Through the framework of the building, a dark figure lurched from side to side.
"Someone's there," Heidi whispered as she tugged on Rebecca to stop her.
Rebecca jerked to a halt and clung to Heidi's hand. Was he the one responsible for the mischief at the site? Or was he there to help?
Realizing that she was alone except for the small girl, who squeezed her hand hard enough to numb her fingers, Rebecca glanced around, but saw no one. No one to help her but no one to aid the intruder, either. There was only one of him, after all. No reason to be all trembly inside. She'd had enough of delays. If his intention was anything but working on the building
A horse whinnied as she and Heidi trod past him.
A cry reached her ears. A thin wail. She stopped and listened. "What is that?"
Heidi listened, too. "It sounds like a baby."
"Must be coming from an open window." She moved on until she reached the corner of the framed building, where she paused to study the man. A big man, broad at the shoulders. Something stirred within her. A sense of recognition and more—a sense of eagerness and curiosity.
Nonsense. She pushed away everything but caution and determination. Whoever he was, whatever he was up to, she had a job to do on this building. It was time everyone involved realized that she was in charge and would not relent until her job was done.
"Come along," she murmured to Heidi, who hung back, afraid of the man. Rebecca led her forward.
At that moment, the man turned.
Rebecca recognized him—Colton Hayes, a cowboy she'd seen in church, in the store, riding down the street, driving a buggy with an older man and woman she'd been informed were his parents.
Her admiration of the way he gently helped his parents from the buggy was her justification for why she'd studied him so intently. Noted his strong build, his thick black hair. The few times she'd seen him without the black cowboy hat he now wore, she'd noticed that his hair dipped in a wave. Today he wore a soft-looking blue shirt and denim trousers faded across the thighs, darker at the seams.
Surely he wasn't the one responsible for the mischief.
Not a tall, handsome man like that.
He considered her across the distance. Too far for her to see the color of his eyes, though she knew they were as green as emeralds.
Rebecca Gwendolyn Sterling, have you taken leave of your senses? Staring shamelessly at a man?

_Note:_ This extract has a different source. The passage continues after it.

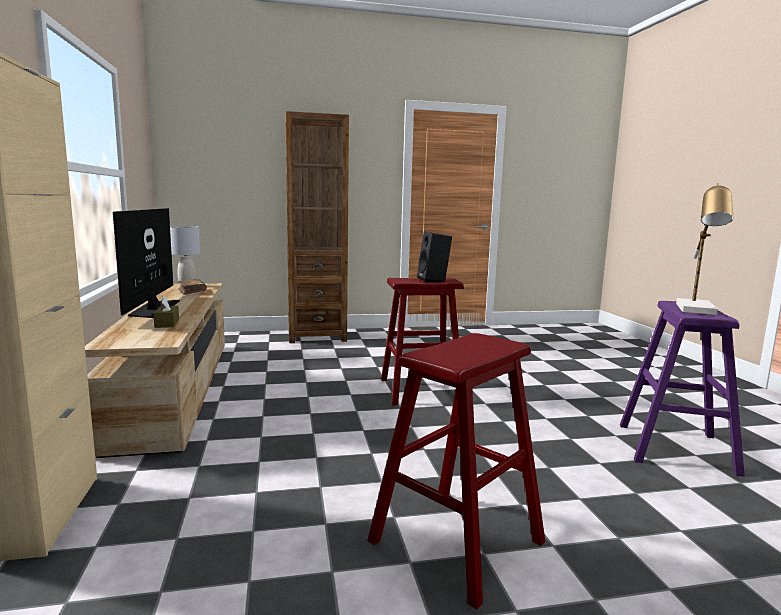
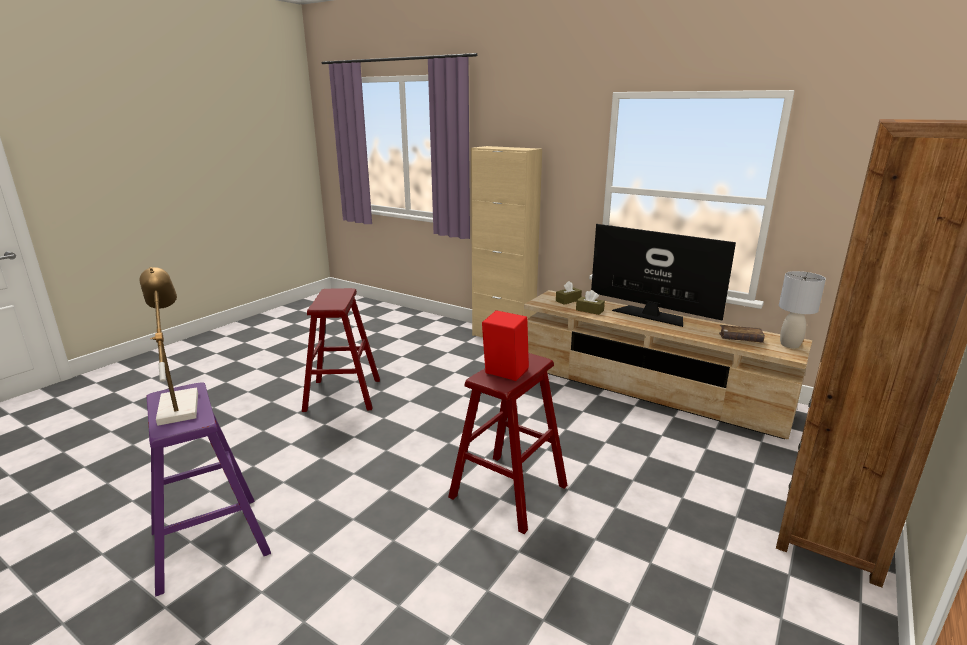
camera: 135 degrees right, 10 degrees up
black speaker [417,232,452,282] -> red speaker [482,310,529,381]
none -> brown tissue box [556,281,582,305]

What would your father say? She scolded herself in her mother's voice and words. Her mother had died seven years ago, yet Rebecca still heard her and listened to her. But that was not to say that she always followed what she knew would be her mother's advice. If she heeded her mother, she would demurely approach the man and speak quietly and gently. Perhaps ask if he needed assistance. Instead, she lifted the hem of her navy blue skirt and stepped quickly and confidently across the rutted ground. She circled the corner and approached the man. Heidi followed on her heels, trying to be invisible behind Rebecca's skirts.